**Records from a data source**
>>>>

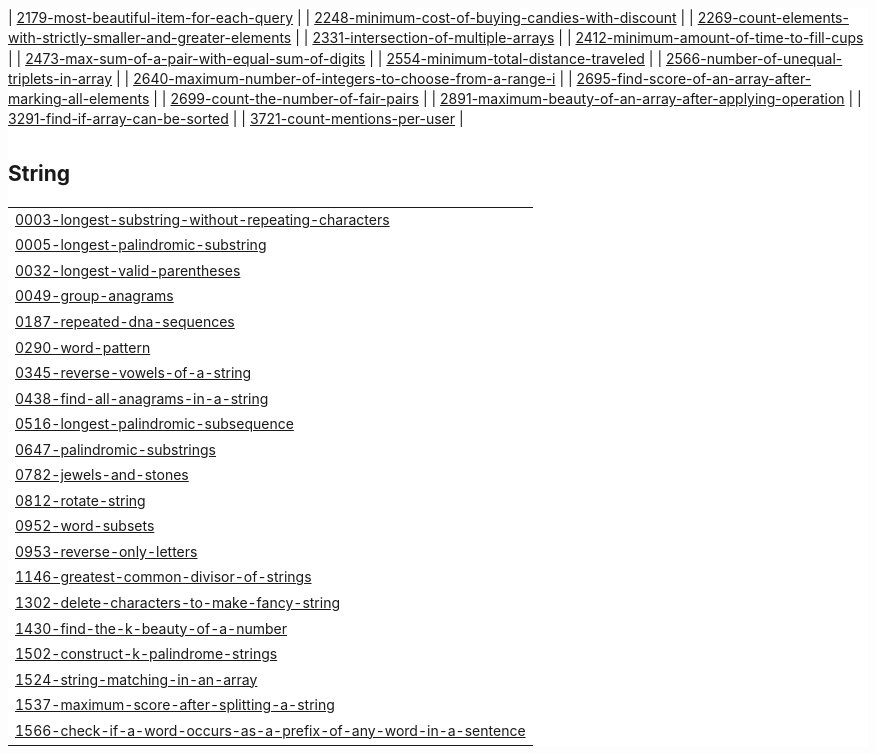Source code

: | [2179-most-beautiful-item-for-each-query](https://github.com/Laxmikant143Mahi/LeetCode-Problems-Solving/tree/master/2179-most-beautiful-item-for-each-query) |
| [2248-minimum-cost-of-buying-candies-with-discount](https://github.com/Laxmikant143Mahi/LeetCode-Problems-Solving/tree/master/2248-minimum-cost-of-buying-candies-with-discount) |
| [2269-count-elements-with-strictly-smaller-and-greater-elements](https://github.com/Laxmikant143Mahi/LeetCode-Problems-Solving/tree/master/2269-count-elements-with-strictly-smaller-and-greater-elements) |
| [2331-intersection-of-multiple-arrays](https://github.com/Laxmikant143Mahi/LeetCode-Problems-Solving/tree/master/2331-intersection-of-multiple-arrays) |
| [2412-minimum-amount-of-time-to-fill-cups](https://github.com/Laxmikant143Mahi/LeetCode-Problems-Solving/tree/master/2412-minimum-amount-of-time-to-fill-cups) |
| [2473-max-sum-of-a-pair-with-equal-sum-of-digits](https://github.com/Laxmikant143Mahi/LeetCode-Problems-Solving/tree/master/2473-max-sum-of-a-pair-with-equal-sum-of-digits) |
| [2554-minimum-total-distance-traveled](https://github.com/Laxmikant143Mahi/LeetCode-Problems-Solving/tree/master/2554-minimum-total-distance-traveled) |
| [2566-number-of-unequal-triplets-in-array](https://github.com/Laxmikant143Mahi/LeetCode-Problems-Solving/tree/master/2566-number-of-unequal-triplets-in-array) |
| [2640-maximum-number-of-integers-to-choose-from-a-range-i](https://github.com/Laxmikant143Mahi/LeetCode-Problems-Solving/tree/master/2640-maximum-number-of-integers-to-choose-from-a-range-i) |
| [2695-find-score-of-an-array-after-marking-all-elements](https://github.com/Laxmikant143Mahi/LeetCode-Problems-Solving/tree/master/2695-find-score-of-an-array-after-marking-all-elements) |
| [2699-count-the-number-of-fair-pairs](https://github.com/Laxmikant143Mahi/LeetCode-Problems-Solving/tree/master/2699-count-the-number-of-fair-pairs) |
| [2891-maximum-beauty-of-an-array-after-applying-operation](https://github.com/Laxmikant143Mahi/LeetCode-Problems-Solving/tree/master/2891-maximum-beauty-of-an-array-after-applying-operation) |
| [3291-find-if-array-can-be-sorted](https://github.com/Laxmikant143Mahi/LeetCode-Problems-Solving/tree/master/3291-find-if-array-can-be-sorted) |
| [3721-count-mentions-per-user](https://github.com/Laxmikant143Mahi/LeetCode-Problems-Solving/tree/master/3721-count-mentions-per-user) |
## String
|  |
| ------- |
| [0003-longest-substring-without-repeating-characters](https://github.com/Laxmikant143Mahi/LeetCode-Problems-Solving/tree/master/0003-longest-substring-without-repeating-characters) |
| [0005-longest-palindromic-substring](https://github.com/Laxmikant143Mahi/LeetCode-Problems-Solving/tree/master/0005-longest-palindromic-substring) |
| [0032-longest-valid-parentheses](https://github.com/Laxmikant143Mahi/LeetCode-Problems-Solving/tree/master/0032-longest-valid-parentheses) |
| [0049-group-anagrams](https://github.com/Laxmikant143Mahi/LeetCode-Problems-Solving/tree/master/0049-group-anagrams) |
| [0187-repeated-dna-sequences](https://github.com/Laxmikant143Mahi/LeetCode-Problems-Solving/tree/master/0187-repeated-dna-sequences) |
| [0290-word-pattern](https://github.com/Laxmikant143Mahi/LeetCode-Problems-Solving/tree/master/0290-word-pattern) |
| [0345-reverse-vowels-of-a-string](https://github.com/Laxmikant143Mahi/LeetCode-Problems-Solving/tree/master/0345-reverse-vowels-of-a-string) |
| [0438-find-all-anagrams-in-a-string](https://github.com/Laxmikant143Mahi/LeetCode-Problems-Solving/tree/master/0438-find-all-anagrams-in-a-string) |
| [0516-longest-palindromic-subsequence](https://github.com/Laxmikant143Mahi/LeetCode-Problems-Solving/tree/master/0516-longest-palindromic-subsequence) |
| [0647-palindromic-substrings](https://github.com/Laxmikant143Mahi/LeetCode-Problems-Solving/tree/master/0647-palindromic-substrings) |
| [0782-jewels-and-stones](https://github.com/Laxmikant143Mahi/LeetCode-Problems-Solving/tree/master/0782-jewels-and-stones) |
| [0812-rotate-string](https://github.com/Laxmikant143Mahi/LeetCode-Problems-Solving/tree/master/0812-rotate-string) |
| [0952-word-subsets](https://github.com/Laxmikant143Mahi/LeetCode-Problems-Solving/tree/master/0952-word-subsets) |
| [0953-reverse-only-letters](https://github.com/Laxmikant143Mahi/LeetCode-Problems-Solving/tree/master/0953-reverse-only-letters) |
| [1146-greatest-common-divisor-of-strings](https://github.com/Laxmikant143Mahi/LeetCode-Problems-Solving/tree/master/1146-greatest-common-divisor-of-strings) |
| [1302-delete-characters-to-make-fancy-string](https://github.com/Laxmikant143Mahi/LeetCode-Problems-Solving/tree/master/1302-delete-characters-to-make-fancy-string) |
| [1430-find-the-k-beauty-of-a-number](https://github.com/Laxmikant143Mahi/LeetCode-Problems-Solving/tree/master/1430-find-the-k-beauty-of-a-number) |
| [1502-construct-k-palindrome-strings](https://github.com/Laxmikant143Mahi/LeetCode-Problems-Solving/tree/master/1502-construct-k-palindrome-strings) |
| [1524-string-matching-in-an-array](https://github.com/Laxmikant143Mahi/LeetCode-Problems-Solving/tree/master/1524-string-matching-in-an-array) |
| [1537-maximum-score-after-splitting-a-string](https://github.com/Laxmikant143Mahi/LeetCode-Problems-Solving/tree/master/1537-maximum-score-after-splitting-a-string) |
| [1566-check-if-a-word-occurs-as-a-prefix-of-any-word-in-a-sentence](https://github.com/Laxmikant143Mahi/LeetCode-Problems-Solving/tree/master/1566-check-if-a-word-occurs-as-a-prefix-of-any-word-in-a-sentence) |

<<<<

Your answer should consist of each line of the data above in which the word "beauty" occurs.

| [2891-maximum-beauty-of-an-array-after-applying-operation](https://github.com/Laxmikant143Mahi/LeetCode-Problems-Solving/tree/master/2891-maximum-beauty-of-an-array-after-applying-operation) |
| [1430-find-the-k-beauty-of-a-number](https://github.com/Laxmikant143Mahi/LeetCode-Problems-Solving/tree/master/1430-find-the-k-beauty-of-a-number) |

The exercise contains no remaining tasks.